* TASK REQUIREMENTS *
Put the text of the listing into a numbered list with one line per item, skipping any blank lines and leaving the pictures out.

* MATERIAL FOR THIS EXERCISE *

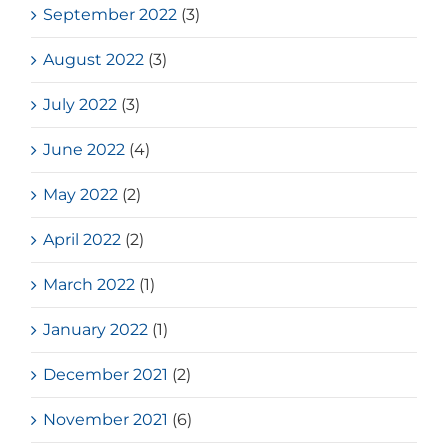
September 2022
(3)
August 2022
(3)
July 2022
(3)
June 2022
(4)
May 2022
(2)
April 2022
(2)
March 2022
(1)
January 2022
(1)
December 2021
(2)
November 2021
(6)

* FINISHED TASK *
1. September 2022
2. (3)
3. August 2022
4. (3)
5. July 2022
6. (3)
7. June 2022
8. (4)
9. May 2022
10. (2)
11. April 2022
12. (2)
13. March 2022
14. (1)
15. January 2022
16. (1)
17. December 2021
18. (2)
19. November 2021
20. (6)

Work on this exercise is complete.